The by-reference assignment created a new zend_reference. Note that the refcount is 2 on the reference (because two variables are part of the PHP reference set), but the value itself only has a refcount of 1 (because one zend_reference structure points to it). Now consider the case where references and non-references are mixed:

$a = [];  // $a         -> zend_array_1(refcount=1, value=[])
$b = $a;  // $a, $b,    -> zend_array_1(refcount=2, value=[])
$c = $b   // $a, $b, $c -> zend_array_1(refcount=3, value=[])

$d =& $c; // $a, $b                                 -> zend_array_1(refcount=3, value=[])
          // $c, $d -> zend_reference_1(refcount=2) ---^
          // Note that all variables share the same zend_array, even though some are
          // PHP references and some aren't.

$d[] = 1; // $a, $b                                 -> zend_array_1(refcount=2, value=[])
          // $c, $d -> zend_reference_1(refcount=2) -> zend_array_2(refcount=1, value=[1])
          // Only at this point, once an assignment occurs, the zend_array is duplicated.

The important difference to PHP 5 is that all variables were able to share the same array, even though some were PHP references and some weren’t. Only once some kind of modification is performed the array will be separated.
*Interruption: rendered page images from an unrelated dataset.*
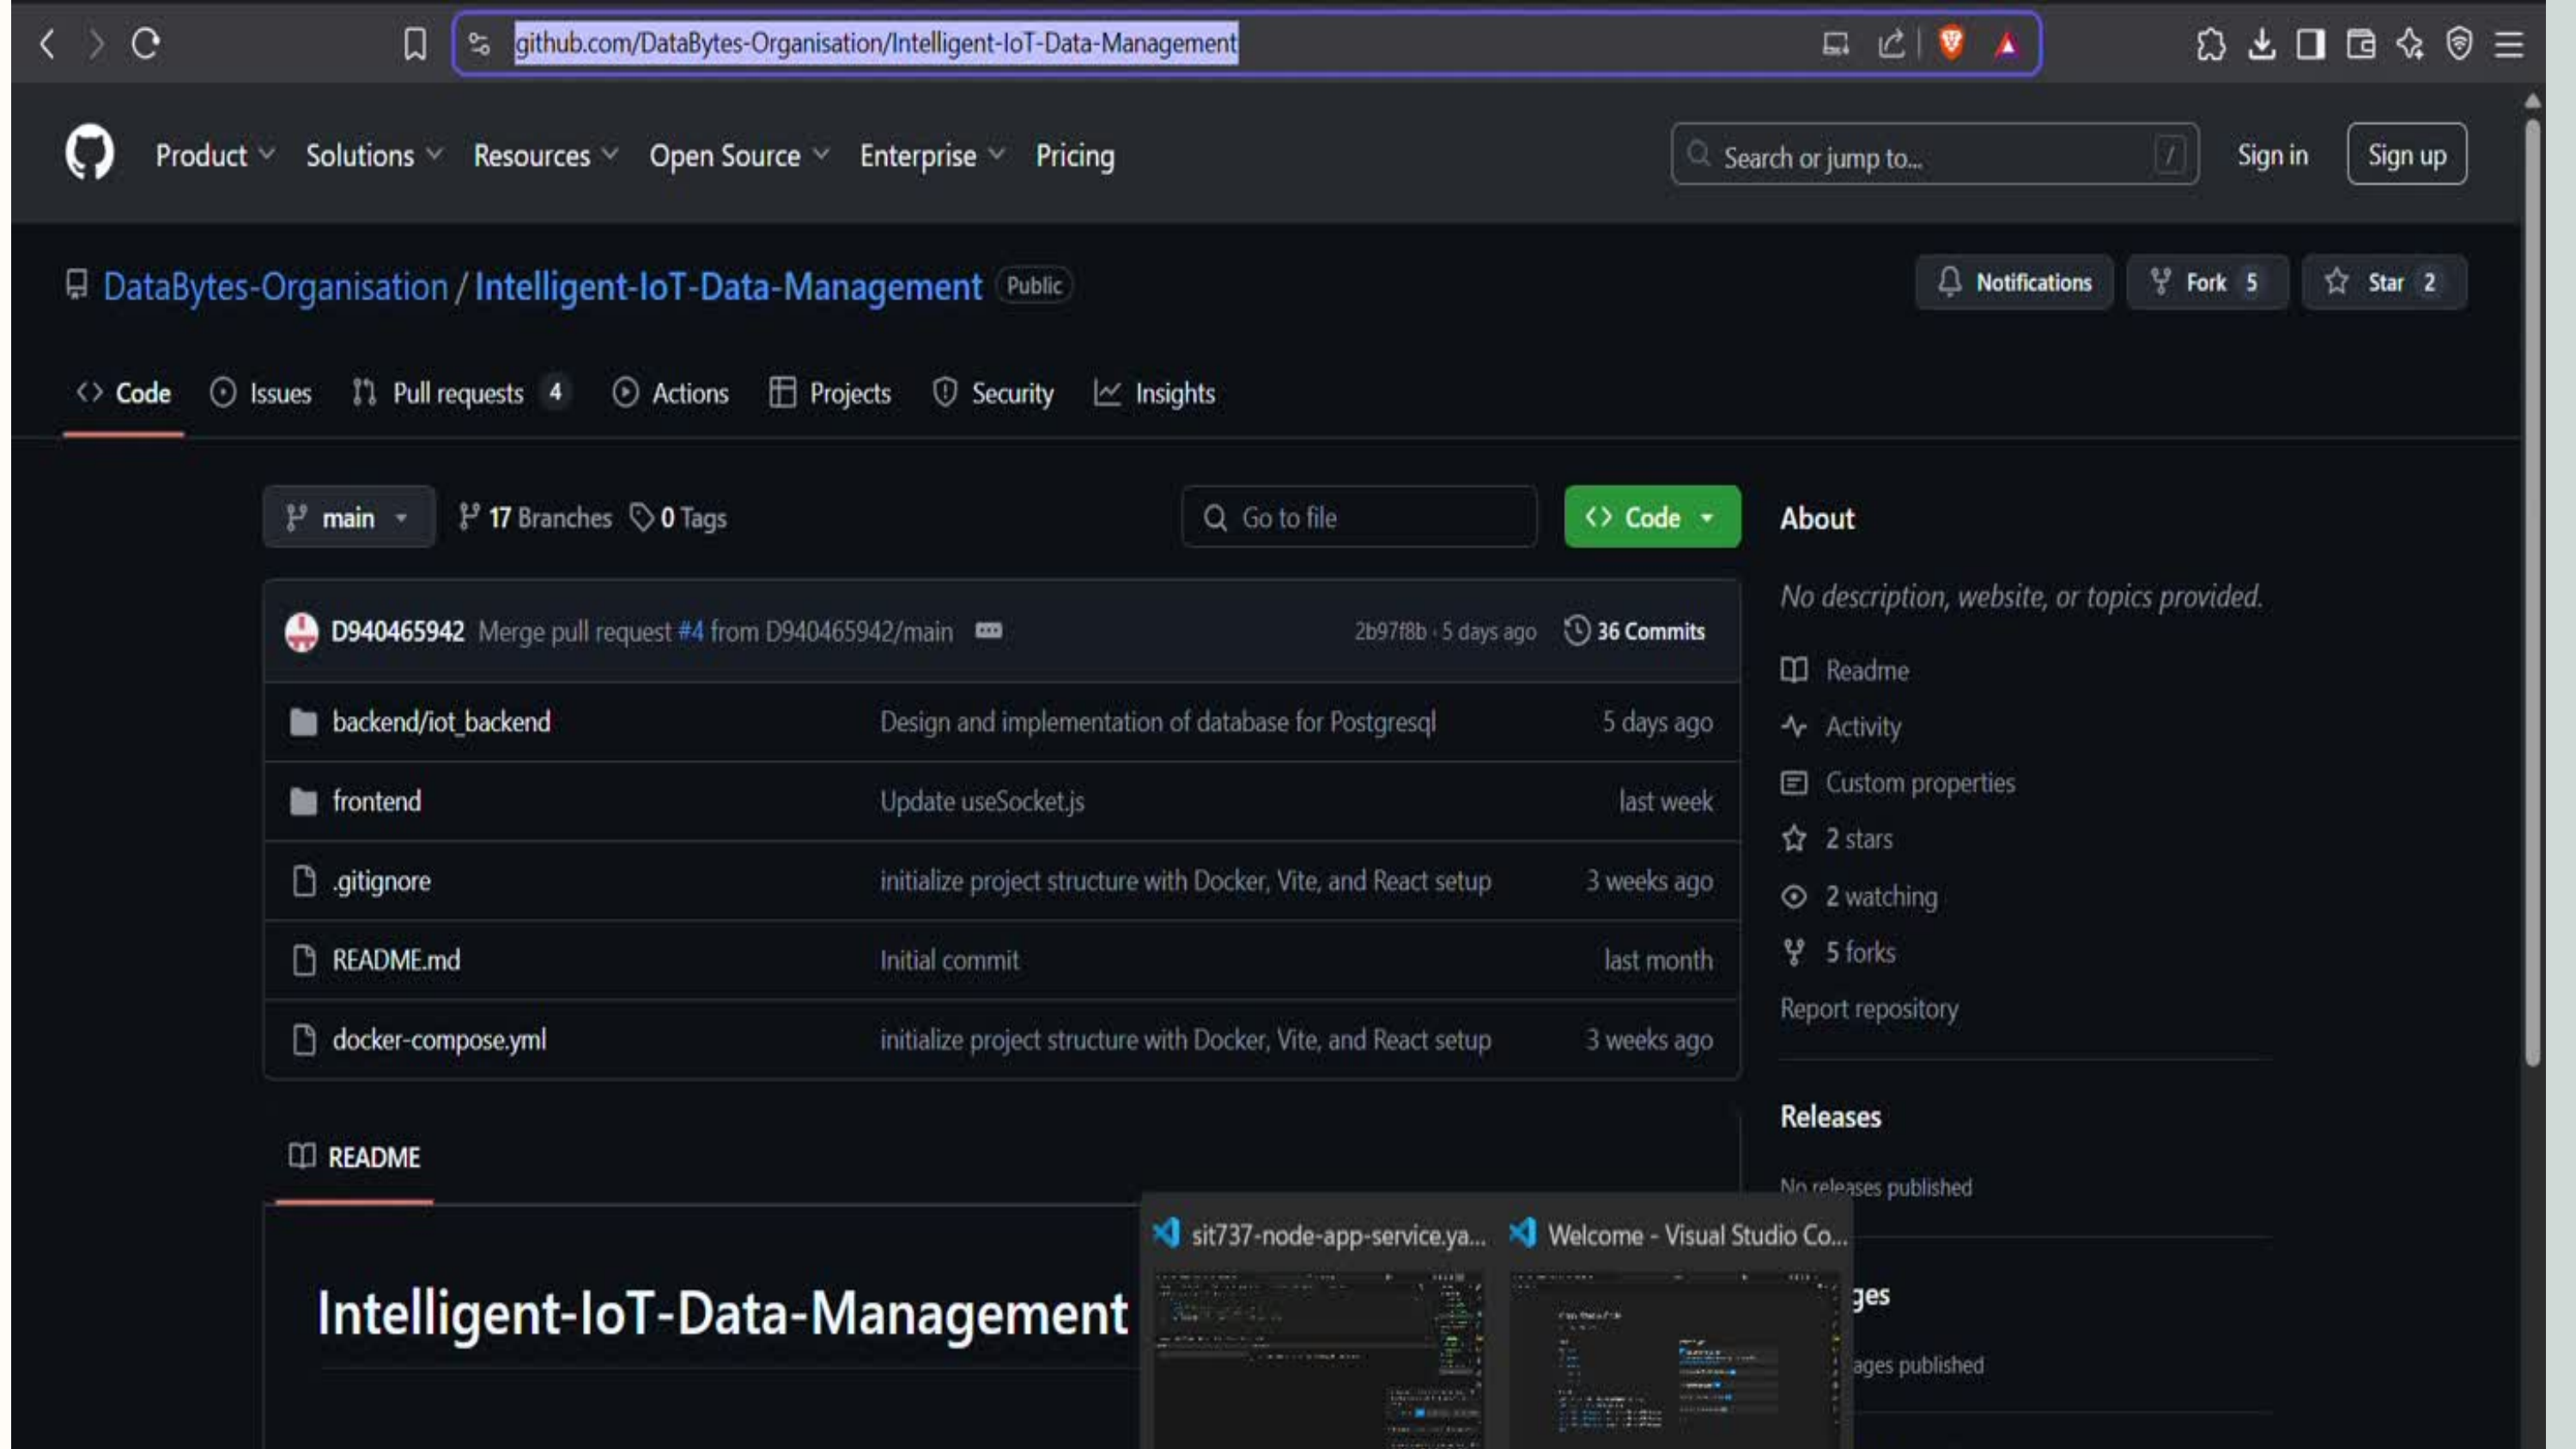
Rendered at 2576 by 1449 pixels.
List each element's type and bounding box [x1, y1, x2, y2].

picture [2548, 0, 2576, 1449]
text_box [10, 0, 2548, 1449]
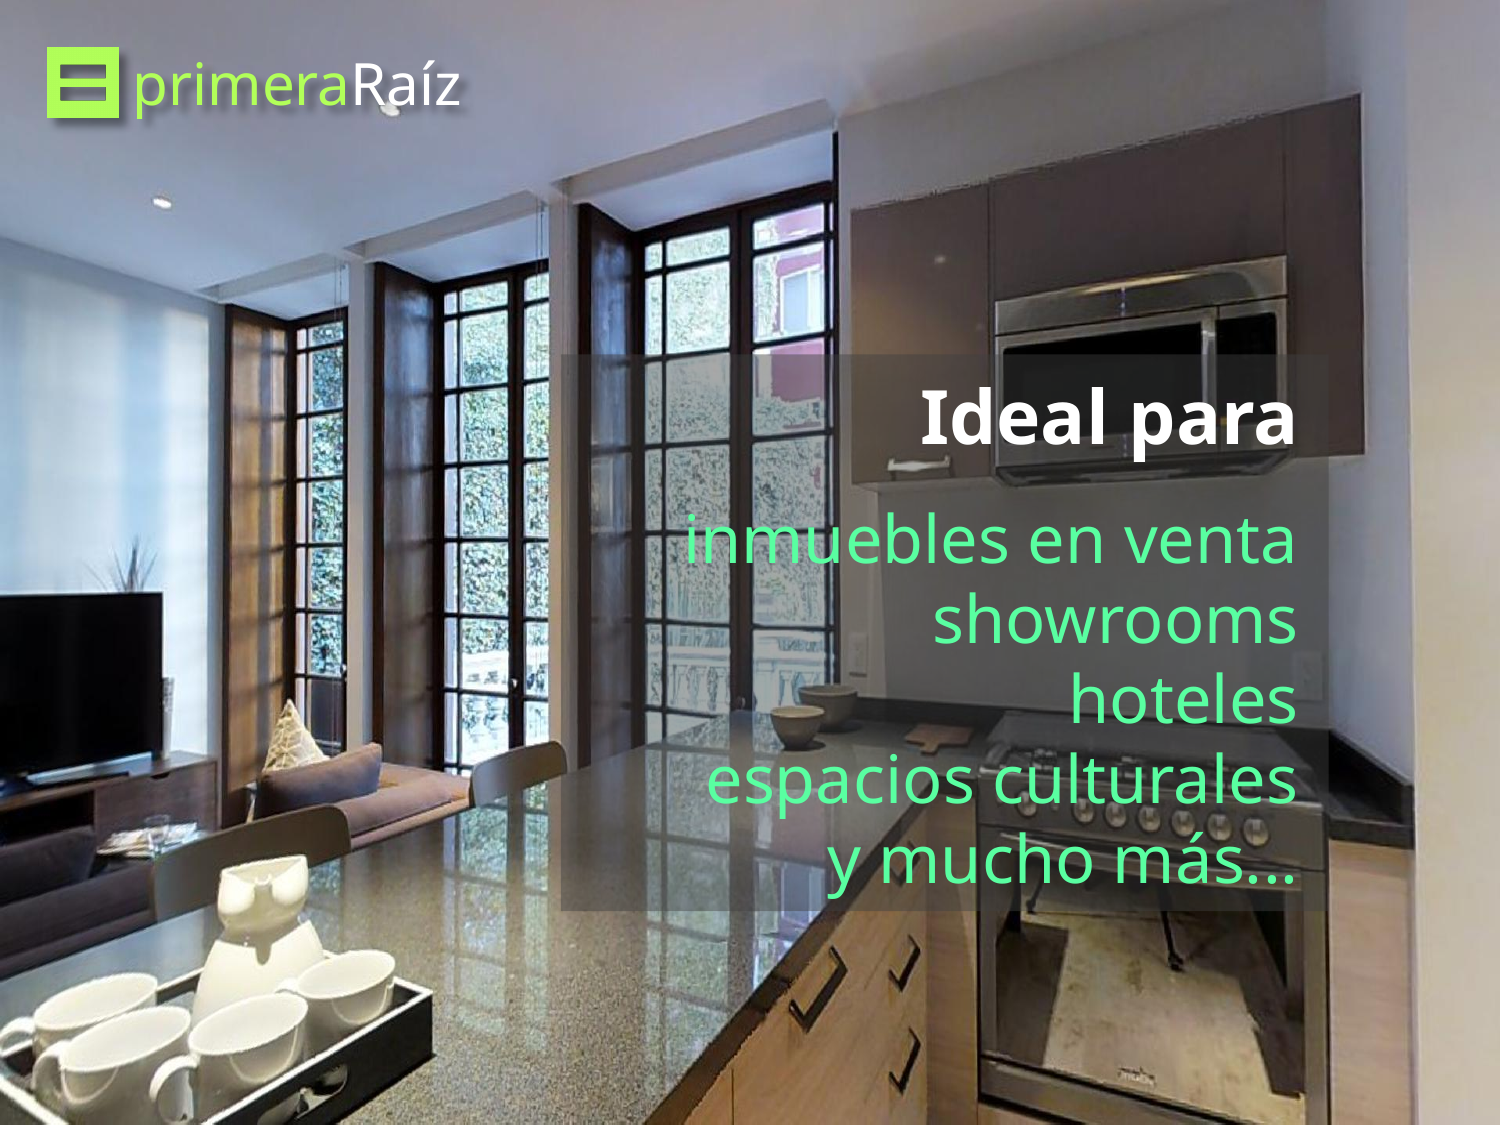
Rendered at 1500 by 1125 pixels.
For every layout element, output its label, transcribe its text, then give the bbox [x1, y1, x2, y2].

picture [0, 0, 1500, 1125]
text_box Ideal para inmuebles en venta showrooms hoteles espacios culturales y mucho más... [560, 354, 1329, 912]
text_box primeraRaíz [118, 39, 622, 125]
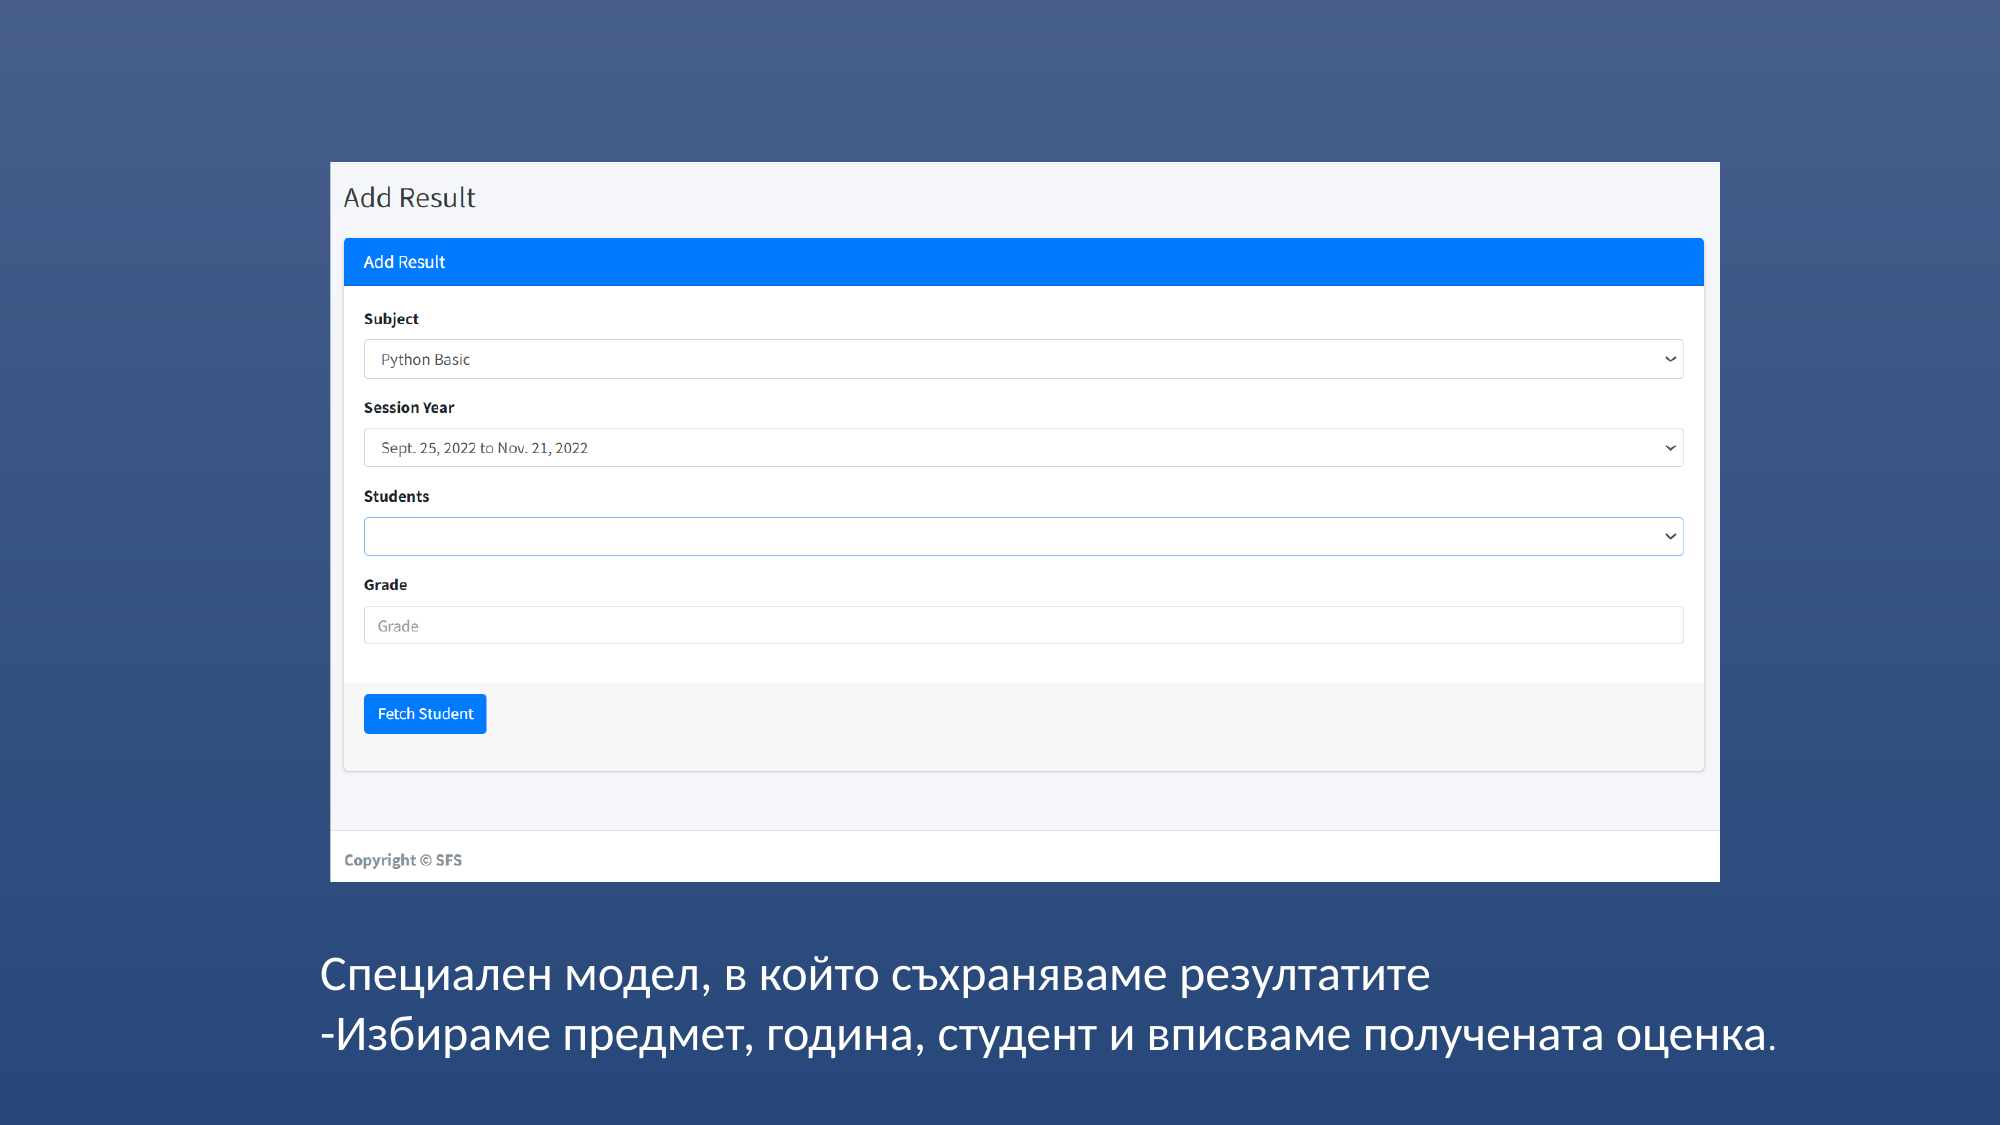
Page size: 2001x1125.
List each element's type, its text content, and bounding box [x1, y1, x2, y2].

text_box Специален модел, в който съхраняваме резултатите -Избираме предмет, година, студент и вписваме получената оценка. [305, 933, 1793, 1068]
picture [330, 162, 1726, 882]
This means that in PHP 7 it’s safe to pass a large, referenced array to count(), it is not going to be duplicated. References will still be slower than normal values, because they require allocation of the zend_reference structure (and indirection through it) and are usually not handled in the fast-path of engine code.

Wrapping up

To summarize, the primary change that was implemented in PHP 7 is that zvals are no longer individually heap-allocated and no longer store a refcount themselves. Instead any complex values they may point to (like strings, array or objects) will store the refcount themselves. This usually leads to less allocations, less indirection and less memory usage.

In the second part of this article the remaining complex types will be discussed.